Answer: (a) \(\displaystyle \frac{dy}{dx}=-\frac{2}{3}\) at \((0,-2)\).

(b) \(\displaystyle \frac{d^2y}{dx^2}=-\frac{4}{27}\) at \((0,-2)\).

The curve is

\((x+1)y+y^2=2\).

(a) Differentiate implicitly with respect to \(x\):

\(\frac{d}{dx}((x+1)y)+\frac{d}{dx}(y^2)=0\).

Using the product rule,

\((x+1)\frac{dy}{dx}+y+2y\frac{dy}{dx}=0\).

So

\((x+1+2y)\frac{dy}{dx}+y=0\),

hence

\(\displaystyle \frac{dy}{dx}=-\frac{y}{x+1+2y}\).

At \((0,-2)\),

\(\displaystyle \frac{dy}{dx}=-\frac{-2}{0+1+2(-2)}=\frac{2}{-3}=-\frac{2}{3}\).

Therefore \(\displaystyle \frac{dy}{dx}=-\frac{2}{3}\).

(b) Differentiate

\((x+1)\frac{dy}{dx}+y+2y\frac{dy}{dx}=0\)

again:

\(\frac{d}{dx}\left((x+1)\frac{dy}{dx}\right)+\frac{d}{dx}(y)+\frac{d}{dx}\left(2y\frac{dy}{dx}\right)=0\).

This gives

\((x+1)\frac{d^2y}{dx^2}+\frac{dy}{dx}+\frac{dy}{dx}+2\left(\frac{dy}{dx}\right)^2+2y\frac{d^2y}{dx^2}=0\).

So

\((x+1+2y)\frac{d^2y}{dx^2}+2\frac{dy}{dx}+2\left(\frac{dy}{dx}\right)^2=0\).

Now substitute \(x=0\), \(y=-2\), and \(\frac{dy}{dx}=-\frac{2}{3}\):

\((1-4)\frac{d^2y}{dx^2}+2\left(-\frac{2}{3}\right)+2\left(-\frac{2}{3}\right)^2=0\).

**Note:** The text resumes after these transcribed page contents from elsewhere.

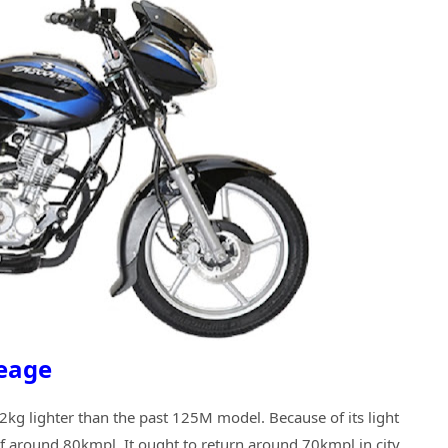
leage
kg lighter than the past 125M model. Because of its light
of around 80kmpl. It ought to return around 70kmpl in city.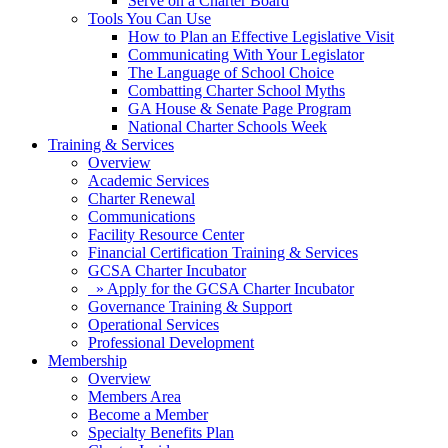
Serve on a Charter Board
Tools You Can Use
How to Plan an Effective Legislative Visit
Communicating With Your Legislator
The Language of School Choice
Combatting Charter School Myths
GA House & Senate Page Program
National Charter Schools Week
Training & Services
Overview
Academic Services
Charter Renewal
Communications
Facility Resource Center
Financial Certification Training & Services
GCSA Charter Incubator
» Apply for the GCSA Charter Incubator
Governance Training & Support
Operational Services
Professional Development
Membership
Overview
Members Area
Become a Member
Specialty Benefits Plan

\(-3\frac{d^2y}{dx^2}-\frac{4}{3}+\frac{8}{9}=0\).

\(-3\frac{d^2y}{dx^2}-\frac{4}{9}=0\).

\(-3\frac{d^2y}{dx^2}=\frac{4}{9}\).

\(\displaystyle \frac{d^2y}{dx^2}=-\frac{4}{27}\).